INSTRUCTIONS TO FOLLOW »
Copy the part of the patient account below word for word, starting with "Jason started to" and going on through "few days later.".
====== EXERCISE TEXT
Jason came to the emergency department complaining of six weeks of intermittent fevers, chills and cough. When his symptoms first started, several of his family members had been sick with similar symptoms. They tested themselves multiple times for COVID and it was always negative. He said he typically got a cold every fall as the seasons changed and figured this was just par for the course.
Jason started to become concerned when his relatives were all getting better and he continued to cough. Fatigued, he was taking naps multiple days each week — which was very unlike him — but he was still able to keep working. He began eating better and taking vitamins. After feeling like he was finally kicking it, he would feel lousy again a few days later.
I went over Jason’s past medical history and he told me he was healthy as far as he knew. He generally didn’t need to see a doctor because he didn’t take any prescription medications. He admitted that his one weakness was smoking. He had been smoking since he was a teen. He briefly switched to vaping, but the stress of the pandemic had gotten to him and he started smoking again last year. He said he had significantly cut back over the last month because he had terrible coughing fits whenever he smoked. He was hoping he just needed some antibiotics to finally get over this illness.
As I listened to his heart and lungs with my stethoscope, I could smell cigarette smoke on his clothes, even while wearing my face mask. I put in orders for a chest X-ray and lab work and asked the nurse to do a COVID test since it had been a few weeks since he had last tested himself.
His COVID swab came back negative a short time later and his lab work was unrevealing. I looked at his chest X-ray when it popped up in the computer and was immediately concerned. A short time later, the radiologist confirmed that Jason had a large mass in his right lung and several smaller masses in both lungs.
============
====== RECORD EXTRACTS
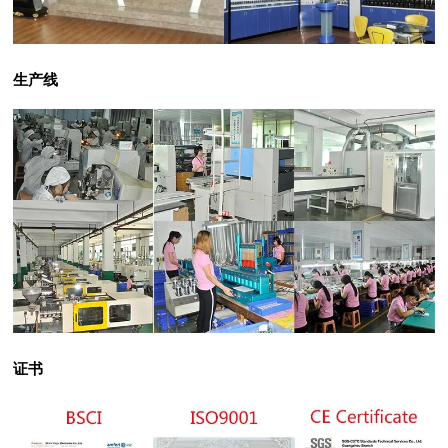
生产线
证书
============
====== RECORD EXTRACTS
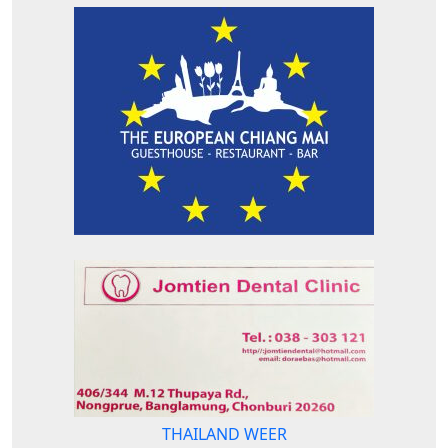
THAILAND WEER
============
====== RECORD EXTRACTS
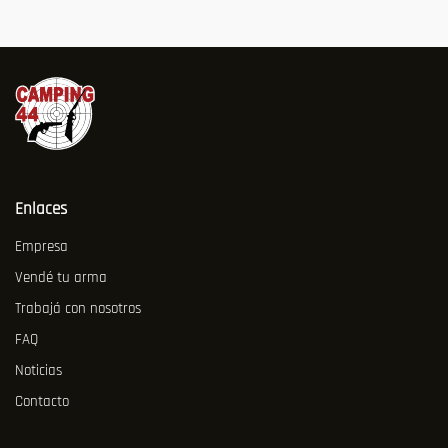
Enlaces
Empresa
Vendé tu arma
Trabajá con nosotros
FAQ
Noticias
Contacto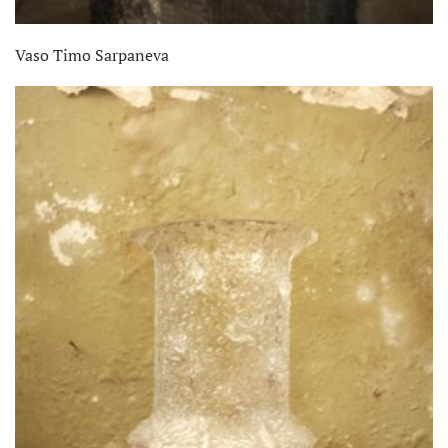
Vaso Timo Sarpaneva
============
RESPONSE TO THIS EXERCISE »
Jason started to become concerned when his relatives were all getting better and he continued to cough. Fatigued, he was taking naps multiple days each week — which was very unlike him — but he was still able to keep working. He began eating better and taking vitamins. After feeling like he was finally kicking it, he would feel lousy again a few days later.